**Task to carry out**:
Select and reproduce each line of the listing below that bears the string "coordinates".

Segment Start: Records for the exercise

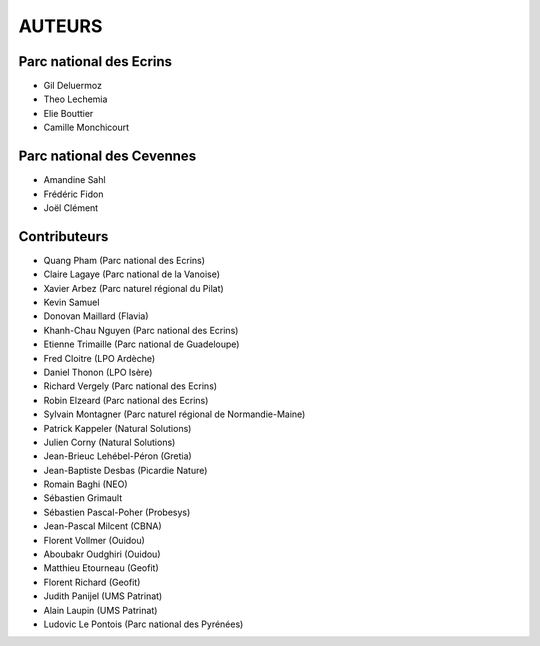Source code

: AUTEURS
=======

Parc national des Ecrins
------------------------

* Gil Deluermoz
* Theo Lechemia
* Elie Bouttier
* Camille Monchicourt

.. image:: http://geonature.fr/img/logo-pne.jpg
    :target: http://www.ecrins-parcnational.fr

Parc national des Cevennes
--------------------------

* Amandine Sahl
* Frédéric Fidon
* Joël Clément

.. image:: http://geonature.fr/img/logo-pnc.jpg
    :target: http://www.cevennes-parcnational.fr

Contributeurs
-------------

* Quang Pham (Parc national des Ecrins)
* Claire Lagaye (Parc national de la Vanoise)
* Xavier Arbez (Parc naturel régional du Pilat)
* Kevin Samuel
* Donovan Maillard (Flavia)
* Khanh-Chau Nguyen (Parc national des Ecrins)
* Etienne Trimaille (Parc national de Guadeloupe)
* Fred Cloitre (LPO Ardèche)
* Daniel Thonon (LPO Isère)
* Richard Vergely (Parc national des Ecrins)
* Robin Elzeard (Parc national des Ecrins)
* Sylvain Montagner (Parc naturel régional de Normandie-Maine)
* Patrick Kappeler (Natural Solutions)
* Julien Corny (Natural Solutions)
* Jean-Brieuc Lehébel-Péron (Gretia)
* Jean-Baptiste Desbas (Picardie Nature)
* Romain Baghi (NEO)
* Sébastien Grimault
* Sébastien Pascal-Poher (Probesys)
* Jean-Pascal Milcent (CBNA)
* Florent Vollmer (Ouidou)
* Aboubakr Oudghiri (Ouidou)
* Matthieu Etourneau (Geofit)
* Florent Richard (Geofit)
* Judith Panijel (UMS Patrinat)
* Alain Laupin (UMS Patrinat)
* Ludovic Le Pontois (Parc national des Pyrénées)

Segment End: Records for the exercise
Segment Start: Records for the exercise

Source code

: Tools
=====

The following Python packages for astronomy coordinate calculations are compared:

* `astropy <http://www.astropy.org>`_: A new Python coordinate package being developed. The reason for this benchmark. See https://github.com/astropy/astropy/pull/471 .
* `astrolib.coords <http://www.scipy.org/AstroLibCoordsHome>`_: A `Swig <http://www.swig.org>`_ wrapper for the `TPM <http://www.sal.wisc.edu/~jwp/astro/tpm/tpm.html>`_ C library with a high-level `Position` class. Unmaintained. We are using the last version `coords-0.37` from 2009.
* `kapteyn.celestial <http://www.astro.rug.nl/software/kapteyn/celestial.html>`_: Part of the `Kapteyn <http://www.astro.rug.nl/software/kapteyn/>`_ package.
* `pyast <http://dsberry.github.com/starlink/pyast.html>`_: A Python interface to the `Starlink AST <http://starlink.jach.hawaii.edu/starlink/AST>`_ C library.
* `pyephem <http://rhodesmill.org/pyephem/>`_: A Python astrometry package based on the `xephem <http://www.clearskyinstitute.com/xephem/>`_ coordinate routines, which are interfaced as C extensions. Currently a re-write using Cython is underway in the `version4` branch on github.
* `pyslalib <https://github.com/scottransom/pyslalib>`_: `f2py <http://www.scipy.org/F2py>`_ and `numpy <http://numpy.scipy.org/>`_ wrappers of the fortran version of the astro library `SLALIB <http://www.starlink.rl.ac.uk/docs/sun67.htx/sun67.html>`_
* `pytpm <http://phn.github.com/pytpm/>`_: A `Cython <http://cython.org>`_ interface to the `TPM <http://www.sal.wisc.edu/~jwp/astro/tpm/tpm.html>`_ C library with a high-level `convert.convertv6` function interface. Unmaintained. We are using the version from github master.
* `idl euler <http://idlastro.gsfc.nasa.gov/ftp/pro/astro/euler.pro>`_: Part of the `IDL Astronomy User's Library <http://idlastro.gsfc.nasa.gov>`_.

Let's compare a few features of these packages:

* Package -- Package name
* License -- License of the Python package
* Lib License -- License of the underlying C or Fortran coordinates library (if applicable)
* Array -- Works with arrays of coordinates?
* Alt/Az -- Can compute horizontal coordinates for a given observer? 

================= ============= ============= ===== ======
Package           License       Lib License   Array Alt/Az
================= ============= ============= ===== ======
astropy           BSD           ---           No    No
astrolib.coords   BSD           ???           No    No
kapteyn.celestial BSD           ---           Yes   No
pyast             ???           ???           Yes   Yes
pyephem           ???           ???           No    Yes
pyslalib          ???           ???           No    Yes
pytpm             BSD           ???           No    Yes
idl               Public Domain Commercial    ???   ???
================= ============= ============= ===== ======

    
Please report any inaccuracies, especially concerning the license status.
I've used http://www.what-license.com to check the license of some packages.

Segment End: Records for the exercise
Segment Start: Records for the exercise

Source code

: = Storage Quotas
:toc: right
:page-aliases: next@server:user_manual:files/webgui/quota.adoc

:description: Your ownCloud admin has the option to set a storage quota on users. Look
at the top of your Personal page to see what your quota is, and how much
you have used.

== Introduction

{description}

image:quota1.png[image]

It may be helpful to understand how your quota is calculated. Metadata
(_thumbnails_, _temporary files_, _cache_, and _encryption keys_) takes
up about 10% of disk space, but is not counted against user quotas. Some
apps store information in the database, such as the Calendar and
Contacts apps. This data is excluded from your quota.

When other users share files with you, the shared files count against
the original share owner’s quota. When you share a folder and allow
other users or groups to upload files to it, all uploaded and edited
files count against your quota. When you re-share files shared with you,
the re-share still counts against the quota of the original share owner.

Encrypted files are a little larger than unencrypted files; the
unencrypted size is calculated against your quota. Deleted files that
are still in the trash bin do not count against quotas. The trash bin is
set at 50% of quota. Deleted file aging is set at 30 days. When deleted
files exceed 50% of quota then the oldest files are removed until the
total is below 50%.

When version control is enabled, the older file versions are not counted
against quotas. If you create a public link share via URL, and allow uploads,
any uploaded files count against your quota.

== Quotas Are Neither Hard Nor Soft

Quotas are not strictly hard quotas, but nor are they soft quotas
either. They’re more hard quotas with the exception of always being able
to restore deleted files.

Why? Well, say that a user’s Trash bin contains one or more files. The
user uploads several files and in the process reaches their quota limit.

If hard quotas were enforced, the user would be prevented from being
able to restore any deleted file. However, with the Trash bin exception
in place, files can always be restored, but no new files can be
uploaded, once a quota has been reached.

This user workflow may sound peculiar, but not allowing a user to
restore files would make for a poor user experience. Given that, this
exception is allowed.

Segment End: Records for the exercise

**Solution to this problem**:
* Lib License -- License of the underlying C or Fortran coordinates library (if applicable)
* Array -- Works with arrays of coordinates?
* Alt/Az -- Can compute horizontal coordinates for a given observer? 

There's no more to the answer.